To be done:
Exactly reproduce each record listed below.

**** Excerpted records

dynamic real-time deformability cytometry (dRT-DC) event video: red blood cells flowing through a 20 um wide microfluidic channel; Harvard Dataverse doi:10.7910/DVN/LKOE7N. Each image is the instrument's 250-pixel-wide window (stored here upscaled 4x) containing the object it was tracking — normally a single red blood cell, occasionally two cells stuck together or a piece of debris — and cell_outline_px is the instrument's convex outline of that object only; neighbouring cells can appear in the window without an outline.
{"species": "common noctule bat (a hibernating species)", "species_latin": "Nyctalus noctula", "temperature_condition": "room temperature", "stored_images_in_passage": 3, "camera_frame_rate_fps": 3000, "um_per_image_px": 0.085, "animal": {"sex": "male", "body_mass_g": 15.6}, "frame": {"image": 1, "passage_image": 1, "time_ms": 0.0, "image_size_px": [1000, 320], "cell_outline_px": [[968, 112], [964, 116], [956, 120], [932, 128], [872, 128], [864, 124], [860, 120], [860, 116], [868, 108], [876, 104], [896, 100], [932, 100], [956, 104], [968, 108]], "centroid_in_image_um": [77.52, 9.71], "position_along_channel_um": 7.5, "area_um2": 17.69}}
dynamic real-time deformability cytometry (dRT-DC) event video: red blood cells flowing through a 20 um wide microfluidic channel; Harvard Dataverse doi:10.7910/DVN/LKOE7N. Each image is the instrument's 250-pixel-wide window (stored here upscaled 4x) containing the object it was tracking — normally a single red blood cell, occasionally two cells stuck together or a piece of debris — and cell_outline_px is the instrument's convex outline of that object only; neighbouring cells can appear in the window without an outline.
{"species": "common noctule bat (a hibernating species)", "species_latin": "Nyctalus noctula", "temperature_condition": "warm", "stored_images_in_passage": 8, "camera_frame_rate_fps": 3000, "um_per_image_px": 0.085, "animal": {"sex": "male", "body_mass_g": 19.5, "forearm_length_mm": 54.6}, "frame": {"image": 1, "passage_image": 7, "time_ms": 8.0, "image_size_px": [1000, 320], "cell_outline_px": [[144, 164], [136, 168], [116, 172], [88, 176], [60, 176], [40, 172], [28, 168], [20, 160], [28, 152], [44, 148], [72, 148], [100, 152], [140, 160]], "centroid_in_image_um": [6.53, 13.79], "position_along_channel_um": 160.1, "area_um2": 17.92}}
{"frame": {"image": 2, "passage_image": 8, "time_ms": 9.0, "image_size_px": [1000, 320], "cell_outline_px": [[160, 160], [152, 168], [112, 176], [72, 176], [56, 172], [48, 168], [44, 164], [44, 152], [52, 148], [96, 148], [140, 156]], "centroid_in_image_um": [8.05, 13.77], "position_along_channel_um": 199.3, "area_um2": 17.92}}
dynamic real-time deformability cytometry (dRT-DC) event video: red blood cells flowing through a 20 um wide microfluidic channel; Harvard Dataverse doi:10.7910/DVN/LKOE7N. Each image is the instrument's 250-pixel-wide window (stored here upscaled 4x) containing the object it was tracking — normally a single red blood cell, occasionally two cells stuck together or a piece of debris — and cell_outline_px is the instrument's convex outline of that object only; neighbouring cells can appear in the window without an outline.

********

The solution:
dynamic real-time deformability cytometry (dRT-DC) event video: red blood cells flowing through a 20 um wide microfluidic channel; Harvard Dataverse doi:10.7910/DVN/LKOE7N. Each image is the instrument's 250-pixel-wide window (stored here upscaled 4x) containing the object it was tracking — normally a single red blood cell, occasionally two cells stuck together or a piece of debris — and cell_outline_px is the instrument's convex outline of that object only; neighbouring cells can appear in the window without an outline.
{"species": "common noctule bat (a hibernating species)", "species_latin": "Nyctalus noctula", "temperature_condition": "room temperature", "stored_images_in_passage": 3, "camera_frame_rate_fps": 3000, "um_per_image_px": 0.085, "animal": {"sex": "male", "body_mass_g": 15.6}, "frame": {"image": 1, "passage_image": 1, "time_ms": 0.0, "image_size_px": [1000, 320], "cell_outline_px": [[968, 112], [964, 116], [956, 120], [932, 128], [872, 128], [864, 124], [860, 120], [860, 116], [868, 108], [876, 104], [896, 100], [932, 100], [956, 104], [968, 108]], "centroid_in_image_um": [77.52, 9.71], "position_along_channel_um": 7.5, "area_um2": 17.69}}
dynamic real-time deformability cytometry (dRT-DC) event video: red blood cells flowing through a 20 um wide microfluidic channel; Harvard Dataverse doi:10.7910/DVN/LKOE7N. Each image is the instrument's 250-pixel-wide window (stored here upscaled 4x) containing the object it was tracking — normally a single red blood cell, occasionally two cells stuck together or a piece of debris — and cell_outline_px is the instrument's convex outline of that object only; neighbouring cells can appear in the window without an outline.
{"species": "common noctule bat (a hibernating species)", "species_latin": "Nyctalus noctula", "temperature_condition": "warm", "stored_images_in_passage": 8, "camera_frame_rate_fps": 3000, "um_per_image_px": 0.085, "animal": {"sex": "male", "body_mass_g": 19.5, "forearm_length_mm": 54.6}, "frame": {"image": 1, "passage_image": 7, "time_ms": 8.0, "image_size_px": [1000, 320], "cell_outline_px": [[144, 164], [136, 168], [116, 172], [88, 176], [60, 176], [40, 172], [28, 168], [20, 160], [28, 152], [44, 148], [72, 148], [100, 152], [140, 160]], "centroid_in_image_um": [6.53, 13.79], "position_along_channel_um": 160.1, "area_um2": 17.92}}
{"frame": {"image": 2, "passage_image": 8, "time_ms": 9.0, "image_size_px": [1000, 320], "cell_outline_px": [[160, 160], [152, 168], [112, 176], [72, 176], [56, 172], [48, 168], [44, 164], [44, 152], [52, 148], [96, 148], [140, 156]], "centroid_in_image_um": [8.05, 13.77], "position_along_channel_um": 199.3, "area_um2": 17.92}}
dynamic real-time deformability cytometry (dRT-DC) event video: red blood cells flowing through a 20 um wide microfluidic channel; Harvard Dataverse doi:10.7910/DVN/LKOE7N. Each image is the instrument's 250-pixel-wide window (stored here upscaled 4x) containing the object it was tracking — normally a single red blood cell, occasionally two cells stuck together or a piece of debris — and cell_outline_px is the instrument's convex outline of that object only; neighbouring cells can appear in the window without an outline.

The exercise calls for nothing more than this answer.